### Goal of the exercise
Your task is to copy every line below that contains the word "Right".

*** Excerpted data Section Begins ***

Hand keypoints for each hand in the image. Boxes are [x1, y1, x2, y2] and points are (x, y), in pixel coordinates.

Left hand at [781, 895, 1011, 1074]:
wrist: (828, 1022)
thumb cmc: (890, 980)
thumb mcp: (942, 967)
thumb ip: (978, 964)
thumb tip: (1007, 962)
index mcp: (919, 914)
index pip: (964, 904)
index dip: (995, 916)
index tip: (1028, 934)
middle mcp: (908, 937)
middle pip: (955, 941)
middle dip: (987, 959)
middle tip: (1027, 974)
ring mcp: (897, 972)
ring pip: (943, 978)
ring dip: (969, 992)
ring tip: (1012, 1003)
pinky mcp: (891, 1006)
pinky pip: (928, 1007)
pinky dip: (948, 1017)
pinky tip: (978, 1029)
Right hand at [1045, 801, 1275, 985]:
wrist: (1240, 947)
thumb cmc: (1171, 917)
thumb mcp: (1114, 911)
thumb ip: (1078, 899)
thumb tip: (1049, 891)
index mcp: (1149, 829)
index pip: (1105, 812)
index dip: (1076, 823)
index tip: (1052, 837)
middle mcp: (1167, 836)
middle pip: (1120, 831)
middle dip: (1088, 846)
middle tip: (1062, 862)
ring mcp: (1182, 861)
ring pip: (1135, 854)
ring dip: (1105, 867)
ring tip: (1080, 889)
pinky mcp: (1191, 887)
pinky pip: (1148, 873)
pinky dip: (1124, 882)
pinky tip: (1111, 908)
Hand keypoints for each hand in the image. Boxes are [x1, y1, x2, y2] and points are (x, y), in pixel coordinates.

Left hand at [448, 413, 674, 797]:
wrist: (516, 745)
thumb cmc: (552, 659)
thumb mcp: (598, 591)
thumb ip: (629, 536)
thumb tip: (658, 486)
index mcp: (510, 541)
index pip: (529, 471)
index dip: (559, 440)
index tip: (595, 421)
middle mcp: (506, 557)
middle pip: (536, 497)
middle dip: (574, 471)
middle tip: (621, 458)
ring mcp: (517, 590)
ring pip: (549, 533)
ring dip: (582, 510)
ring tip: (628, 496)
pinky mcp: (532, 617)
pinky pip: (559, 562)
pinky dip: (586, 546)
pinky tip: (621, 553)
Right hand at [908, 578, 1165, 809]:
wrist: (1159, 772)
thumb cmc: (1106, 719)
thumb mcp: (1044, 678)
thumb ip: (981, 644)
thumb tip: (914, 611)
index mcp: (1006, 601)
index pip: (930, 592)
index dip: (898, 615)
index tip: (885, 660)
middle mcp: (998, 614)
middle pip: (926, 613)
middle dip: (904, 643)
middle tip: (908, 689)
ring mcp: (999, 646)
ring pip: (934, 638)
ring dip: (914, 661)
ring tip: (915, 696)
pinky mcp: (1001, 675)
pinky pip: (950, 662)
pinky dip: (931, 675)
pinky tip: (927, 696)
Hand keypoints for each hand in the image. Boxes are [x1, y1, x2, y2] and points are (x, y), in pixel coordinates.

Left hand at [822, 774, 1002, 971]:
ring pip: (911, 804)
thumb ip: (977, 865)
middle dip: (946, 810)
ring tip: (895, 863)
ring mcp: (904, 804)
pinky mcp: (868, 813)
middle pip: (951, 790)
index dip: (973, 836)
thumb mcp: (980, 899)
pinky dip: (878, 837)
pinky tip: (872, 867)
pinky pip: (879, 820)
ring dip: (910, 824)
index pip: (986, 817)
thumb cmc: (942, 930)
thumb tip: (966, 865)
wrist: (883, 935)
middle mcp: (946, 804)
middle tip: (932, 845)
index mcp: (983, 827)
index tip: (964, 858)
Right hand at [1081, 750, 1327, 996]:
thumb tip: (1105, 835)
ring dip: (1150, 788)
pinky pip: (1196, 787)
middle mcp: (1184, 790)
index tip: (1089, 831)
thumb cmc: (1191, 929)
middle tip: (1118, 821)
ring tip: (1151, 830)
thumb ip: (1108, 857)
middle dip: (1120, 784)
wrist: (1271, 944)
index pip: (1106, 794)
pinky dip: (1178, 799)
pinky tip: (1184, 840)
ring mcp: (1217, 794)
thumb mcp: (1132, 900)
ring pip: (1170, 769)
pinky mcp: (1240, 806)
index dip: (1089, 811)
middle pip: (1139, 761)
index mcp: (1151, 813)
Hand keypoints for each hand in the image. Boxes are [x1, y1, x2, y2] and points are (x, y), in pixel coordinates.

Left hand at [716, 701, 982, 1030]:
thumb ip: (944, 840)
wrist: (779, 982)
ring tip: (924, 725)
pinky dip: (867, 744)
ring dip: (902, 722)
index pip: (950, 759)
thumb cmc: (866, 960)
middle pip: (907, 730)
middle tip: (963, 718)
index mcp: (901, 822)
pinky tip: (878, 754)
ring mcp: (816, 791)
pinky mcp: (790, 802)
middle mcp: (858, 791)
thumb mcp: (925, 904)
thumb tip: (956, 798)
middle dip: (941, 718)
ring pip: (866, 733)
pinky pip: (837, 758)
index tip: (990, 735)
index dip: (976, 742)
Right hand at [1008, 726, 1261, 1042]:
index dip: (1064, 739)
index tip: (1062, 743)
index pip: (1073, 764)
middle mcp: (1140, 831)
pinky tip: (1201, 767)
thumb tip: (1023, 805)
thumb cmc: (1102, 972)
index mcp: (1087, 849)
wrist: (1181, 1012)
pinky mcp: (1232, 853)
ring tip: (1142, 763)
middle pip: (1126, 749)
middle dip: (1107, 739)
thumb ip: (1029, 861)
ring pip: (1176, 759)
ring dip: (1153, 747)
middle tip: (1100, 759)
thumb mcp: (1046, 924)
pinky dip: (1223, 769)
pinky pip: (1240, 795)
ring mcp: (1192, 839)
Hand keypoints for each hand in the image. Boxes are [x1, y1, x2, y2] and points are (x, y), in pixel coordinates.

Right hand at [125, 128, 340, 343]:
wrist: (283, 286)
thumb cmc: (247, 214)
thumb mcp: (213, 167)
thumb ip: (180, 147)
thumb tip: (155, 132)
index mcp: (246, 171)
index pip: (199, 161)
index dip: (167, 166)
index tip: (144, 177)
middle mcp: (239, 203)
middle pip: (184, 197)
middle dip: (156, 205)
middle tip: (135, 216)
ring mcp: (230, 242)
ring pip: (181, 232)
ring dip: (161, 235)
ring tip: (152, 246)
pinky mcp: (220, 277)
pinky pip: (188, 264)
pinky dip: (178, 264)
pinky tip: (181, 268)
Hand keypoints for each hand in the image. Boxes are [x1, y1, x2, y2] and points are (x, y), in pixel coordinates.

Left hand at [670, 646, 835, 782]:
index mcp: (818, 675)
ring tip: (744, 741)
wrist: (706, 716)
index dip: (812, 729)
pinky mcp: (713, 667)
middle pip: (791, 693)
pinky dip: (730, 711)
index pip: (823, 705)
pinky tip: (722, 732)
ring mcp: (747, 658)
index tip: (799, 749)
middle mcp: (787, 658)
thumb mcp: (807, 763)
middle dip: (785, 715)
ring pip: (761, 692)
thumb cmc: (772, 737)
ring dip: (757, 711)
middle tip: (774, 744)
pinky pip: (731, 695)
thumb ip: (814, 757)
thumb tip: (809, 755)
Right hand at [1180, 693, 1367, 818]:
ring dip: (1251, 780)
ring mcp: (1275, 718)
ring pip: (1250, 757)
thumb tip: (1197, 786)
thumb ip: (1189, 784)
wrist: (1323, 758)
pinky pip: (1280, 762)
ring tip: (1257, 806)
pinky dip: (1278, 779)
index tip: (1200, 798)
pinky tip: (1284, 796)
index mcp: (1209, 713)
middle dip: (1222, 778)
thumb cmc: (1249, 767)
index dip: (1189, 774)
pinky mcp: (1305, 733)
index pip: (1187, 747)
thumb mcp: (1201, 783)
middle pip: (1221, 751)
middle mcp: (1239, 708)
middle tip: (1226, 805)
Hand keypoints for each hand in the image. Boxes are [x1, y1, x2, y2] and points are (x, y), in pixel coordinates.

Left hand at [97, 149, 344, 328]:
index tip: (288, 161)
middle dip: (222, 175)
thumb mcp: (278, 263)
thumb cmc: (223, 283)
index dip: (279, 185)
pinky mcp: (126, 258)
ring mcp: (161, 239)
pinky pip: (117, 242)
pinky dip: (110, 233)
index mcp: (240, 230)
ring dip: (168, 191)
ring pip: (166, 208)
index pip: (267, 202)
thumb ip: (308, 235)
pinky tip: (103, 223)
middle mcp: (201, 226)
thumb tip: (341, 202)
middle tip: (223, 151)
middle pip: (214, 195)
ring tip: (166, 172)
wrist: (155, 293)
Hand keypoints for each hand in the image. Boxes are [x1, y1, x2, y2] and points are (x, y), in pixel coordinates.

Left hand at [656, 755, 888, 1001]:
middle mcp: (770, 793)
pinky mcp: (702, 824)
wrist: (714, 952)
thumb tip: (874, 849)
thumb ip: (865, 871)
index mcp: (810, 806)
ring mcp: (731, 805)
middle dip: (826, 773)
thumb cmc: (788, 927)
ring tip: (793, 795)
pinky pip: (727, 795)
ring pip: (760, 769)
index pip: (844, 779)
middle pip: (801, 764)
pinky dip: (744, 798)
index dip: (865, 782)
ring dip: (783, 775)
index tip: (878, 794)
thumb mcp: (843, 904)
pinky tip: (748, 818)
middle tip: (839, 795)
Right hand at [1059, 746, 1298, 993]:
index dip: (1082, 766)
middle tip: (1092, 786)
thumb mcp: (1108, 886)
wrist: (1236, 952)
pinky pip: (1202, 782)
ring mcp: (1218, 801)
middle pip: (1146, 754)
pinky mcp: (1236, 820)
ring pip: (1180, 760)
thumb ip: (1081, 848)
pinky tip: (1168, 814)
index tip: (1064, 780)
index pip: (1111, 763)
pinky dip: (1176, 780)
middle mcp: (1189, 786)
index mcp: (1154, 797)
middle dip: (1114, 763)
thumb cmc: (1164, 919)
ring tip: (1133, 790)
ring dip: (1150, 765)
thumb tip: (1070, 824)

*** Excerpted data Section Ends ***

### Completed exercise
Right hand at [1045, 801, 1275, 985]:
Right hand at [908, 578, 1165, 809]:
Right hand at [1081, 750, 1327, 996]:
Right hand at [1008, 726, 1261, 1042]:
Right hand at [125, 128, 340, 343]:
Right hand at [1180, 693, 1367, 818]:
Right hand at [1059, 746, 1298, 993]:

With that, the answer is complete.